Lei ha scritto che quando entrò per la prima volta all´Istituto tumori di Milano le sembrò di aver messo piede in un lazzaretto. Perché?
«Stava vicino a casa mia, ci passavo davanti in bici. Nel ‘51, avevo ventisei anni, in un bar di piazza Piola un impresario teatrale mi domandò se volevo conoscere il professor Piero Bucalossi, allora direttore della chirurgia dell´ospedale. In quell´incontro si compì il mio destino. Nelle stanze dell´Istituto Tumori fui meravigliato dal mio maestro, ma rischiai anche di venire travolto dalla sofferenza e dalla rassegnazione che si respirava a quel tempo. Un´aria da peste manzoniana».
Com´era per le donne?
«Nei confronti delle donne colpite da un cancro al seno scattava il dogma della mastectomia, cioè l´asportazione totale della mammella, dei linfonodi dell´ascella e dei muscoli pettorali a cui si aggiungevano lunghe sedute di radioterapia».
Una devastazione fisica.
«Chi rifiutava l´intervento veniva respinta e condannata a morire. Decisi di provare a scavalcare il protocollo. Da anni studiavo gli esami istologici per trovare la conferma di un´idea: pensavo che per curare un tumore del seno di piccole dimensioni sarebbe stato sufficiente togliere il lobo della ghiandola nella quale si insediava il nodulo. Al microscopio mi ero reso conto che nella fase iniziale le cellule malate si riproducevano in modo meno aggressivo».
Quando s´iniziò la sperimentazione?
«Lo studio clinico cominciò nel 1973 e durò otto anni su 700 donne. La metà di loro venne sottoposta a mastectomia, le altre alla quadrantectomia che prevedeva l´asportazione di una sola parte della mammella. La mia prima paziente, quello che si chiama il Paziente Zero, fu Laura, una ragazza milanese di 26 anni che, lo ricordo ancora, abitava in piazzale Bacone. Mi disse: mi sposo tra poche settimane, ho un bel seno, non voglio perderlo. Laura si è sposata e sta bene ancora oggi».
Fu una rivoluzione per l´oncologia?
«Senza dubbio fu un salto in avanti di due posizioni. Per la prima volta l´oncologia poteva pensare non solo di salvare una vita, anche la sua qualità. Venne sradicato il principio del massimo tollerabile a favore del minimo efficace.
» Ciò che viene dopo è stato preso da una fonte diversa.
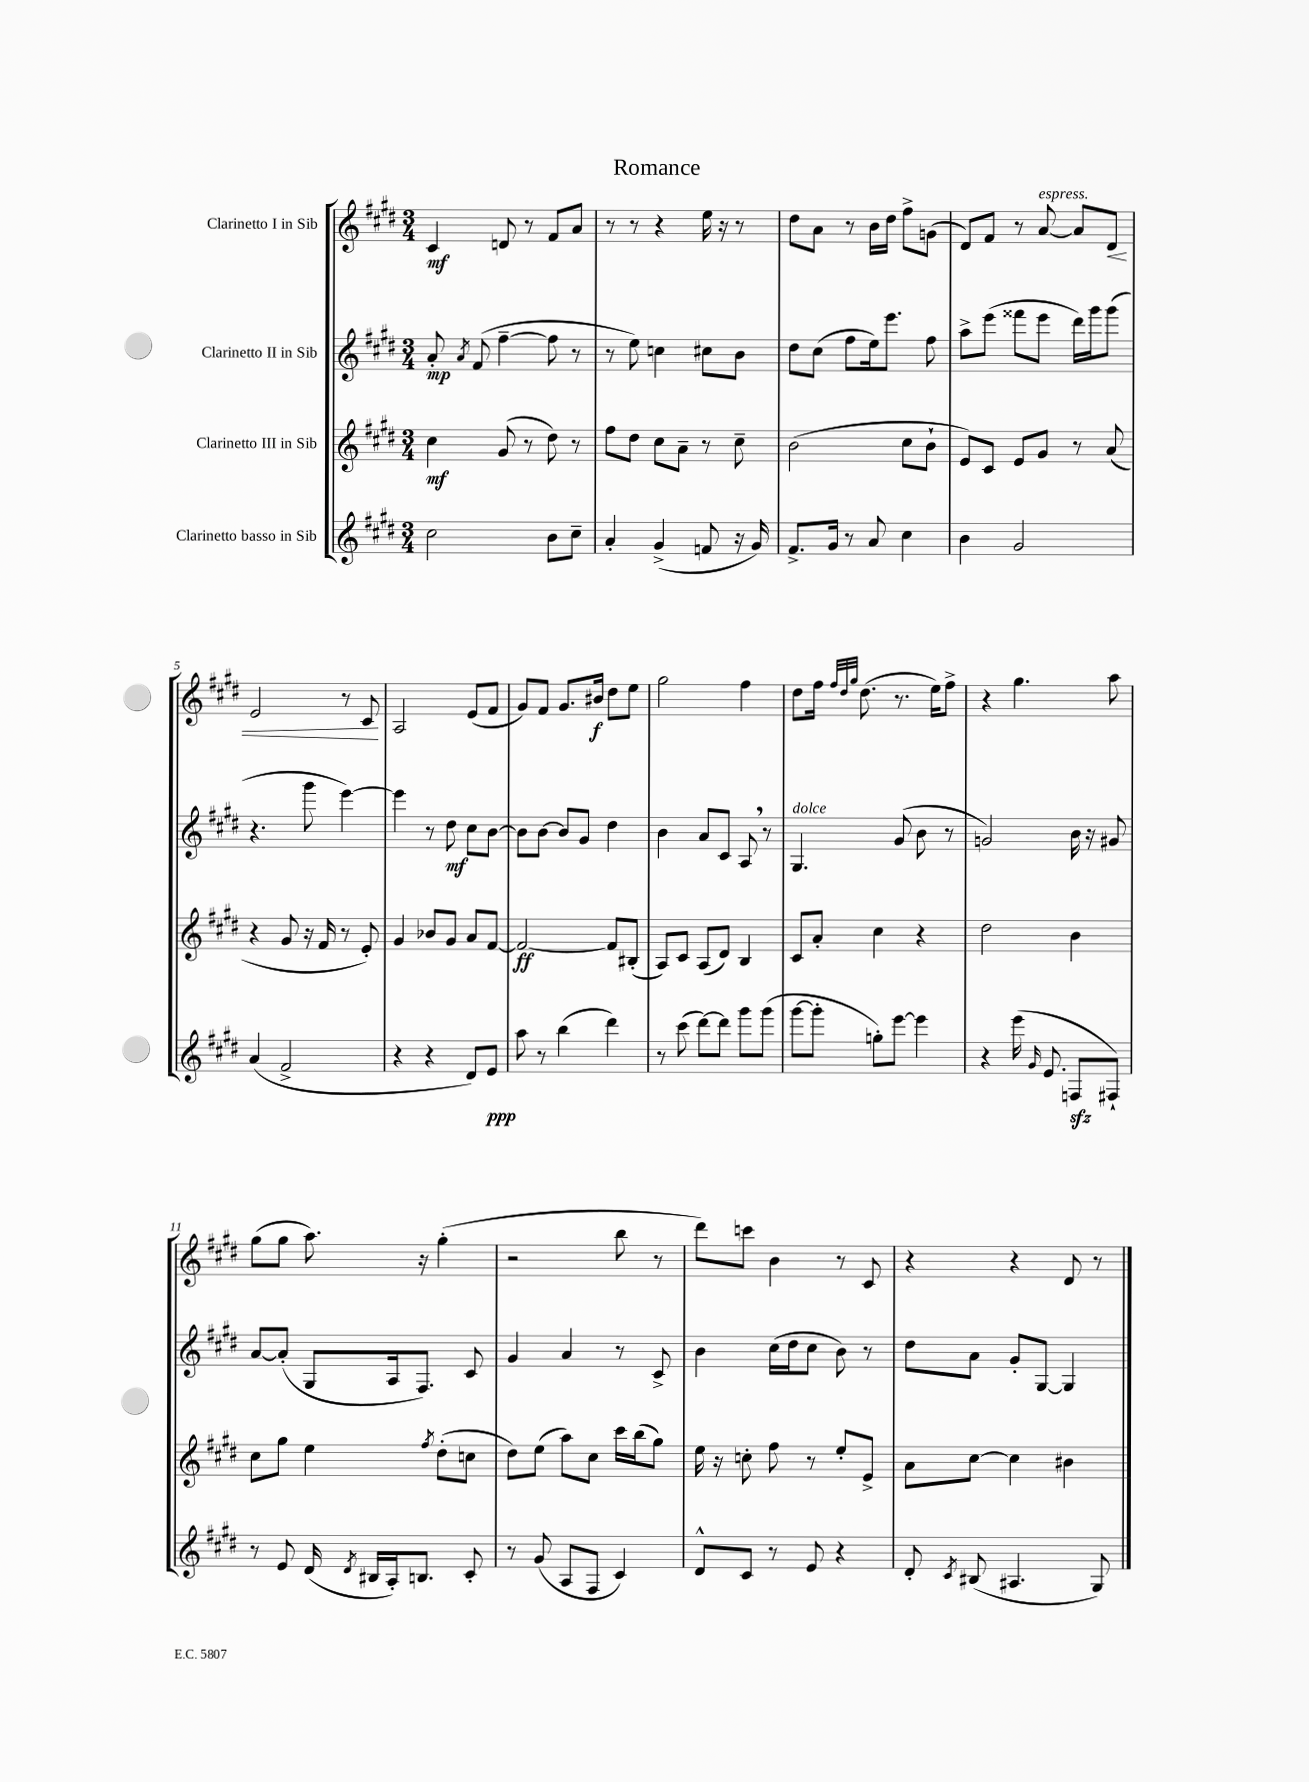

**kern	**kern	**kern	**kern
*staff4	*staff3	*staff2	*staff1
*clefG2	*clefG2	*clefG2	*clefG2
*k[f#c#g#d#]	*k[f#c#g#d#]	*k[f#c#g#d#]	*k[f#c#g#d#]
*M3/4	*M3/4	*M3/4	*M3/4
2cc#	4cc#	8a'	4c#
.	.	8qa	.
.	.	(8f#	.
.	(8g#	[4ff#~	8d
.	8r	.	8r
8b	8dd#)	8ff#]	8f#
8cc#~	8r	8r	8a
=	=	=	=
4a'	8ff#	8r	8r
.	8dd#	8ee)	8r
(4g#^	8cc#	4cc	4r
.	8a~	.	.
8f	8r	8cc#	16ee
.	.	.	16r
16r	8cc#~	8b	8r
16g#)	.	.	.
=	=	=	=
8.f#^	(2b	8dd#	8dd#
.	.	(8cc#	8a
16g#	.	.	.
8r	.	8ff#	8r
8a	.	16ee)	16b
.	.	8.eee	16dd#
4cc#	8cc#	.	8ff#^
.	8b`	8ff#	(8g
=	=	=	=
4b	8e)	8aa^	8d#)
.	8c#	(8eee	8f#
2g#	8e	8fff##	8r
.	8g#	8eee	[8a
.	8r	16ddd#)	8a]
.	.	16ggg#	.
.	(8a	(8ggg#	8d#
=	=	=	=
(4a	4r	4.r	2e
2f#^	8g#	.	.
.	16r	8ggg#	.
.	16f#	.	.
.	8r	[4eee)	8r
.	8e')	.	8c#
=	=	=	=
4r	4g#	4eee]	2A
4r	8b-	8r	.
.	8g#	8dd#	.
8d#)	8a	8cc#	(8e
8e	[8f#	[8b	8f#
=	=	=	=
8aa	2f#_	8b]	8g#)
8r	.	[8b	8f#
(4bb	.	8b]	8.g#
.	.	8g#	.
.	.	.	16b#
4ddd#)	8f#]	4dd#	8dd#
.	(8B#'	.	8ee
=	=	=	=
8r	8A)	4b	2gg#
(8ccc#	8c#	.	.
[8ddd#)	(8A	8a	.
8ddd#]	8d#)	8c#	.
8ggg#	4B	8A	4ff#
(8ggg#	.	8r	.
=	=	=	=
[8ggg#	8c#	4.G#	8dd#
8ggg#']	8a'	.	16ff#
.	.	.	32qqff#
.	.	.	32qqdd#
.	.	.	32qqgg#
.	.	.	(8.dd#
8gg')	4cc#	.	.
[8eee	.	(8g#	8.r
4eee]	4r	8b	.
.	.	.	16ee)
.	.	8r	8ff#^
=	=	=	=
4r	2dd#	2g)	4r
(16eee	.	.	4.gg#
16qqg#	.	.	.
8.e	.	.	.
8F	4b	16b	.
.	.	16r	.
8F#`)	.	8g#	8aa
=	=	=	=
8r	8cc#	[8a	(8gg#
8e	8gg#	(8a']	8gg#
(16d#	4ee	8G#	8.aa)
8qd#	.	.	.
16B#	.	.	.
16A')	.	16A	.
8.B	.	8.F#)	16r
.	8qff#	.	.
.	(8dd#'	.	(4gg#'
8c#'	8cc	8c#	.
=	=	=	=
8r	8dd#)	4g#	2r
(8g#	(8ee	.	.
8A	8aa)	4a	.
8F#	8cc#	.	.
4c#)	16ccc#	8r	8bb
.	(16bb	.	.
.	8gg#)	8c#^	8r
=	=	=	=
8d#^^	16ee	4b	8ddd#)
.	16r	.	.
8c#	8cc'	.	8ccc
8r	8ff#	(16cc#	4b
.	.	16dd#	.
8e	8r	8cc#	.
4r	8ee'	8b)	8r
.	8e^	8r	8c#
=	=	=	=
8d#'	8a	8dd#	4r
8qc#	.	.	.
(8B#	[8cc#	8a	.
4.A#	4cc#]	8g#'	4r
.	.	[8G#	.
.	4b#	4G#]	8d#
8G#)	.	.	8r
==	==	==	==
*-	*-	*-	*-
La mortalità diminuì, oggi siamo alla quota di sopravvivenza dell´85 per cento, e senza lo spettro dell´amputazione sempre e comunque le donne cominciarono ad avvicinarsi alla diagnosi precoce. Forse l´autentica rivoluzione si è manifestata nel rapporto medico-paziente. L´attenzione all´integrità fisica e alla dimensione psicologica della malattia introdusse l´elemento dell´empatia, cioè la partecipazione consapevole del malato alla propria cura. Un fondamento della medicina moderna».
Professore, lei ha più di 80 anni. Quali sono state le più importanti tappe della medicina di cui è stato testimone?
«Le vaccinazioni contro le grandi malattie virali come il vaiolo, la difterite e la poliomielite, gli antibiotici per debellare le infezioni, la radioterapia per i tumori, i trapianti d´organo, la decodifica del DNA, l´applicazione del calcolo informatico all´imaging diagnostico, le cellule staminali».
Sconfiggeremo il cancro?
«Io penso che un giorno l´uomo vincerà anche questa sfida. La prossima scoperta decisiva potrebbe chiamarsi Mirna. Significa microRNA: frammenti genetici specifici che le cellule tumorali immettono nel sangue alcuni anni prima che il tumore diventi anche solo una presenza di pochi millimetri. Attraverso un semplice esame del sangue ora è già possibile individuare il cancro del polmone molto prima che si manifesti. E presto il test sarà disponibile anche per il tumore del seno».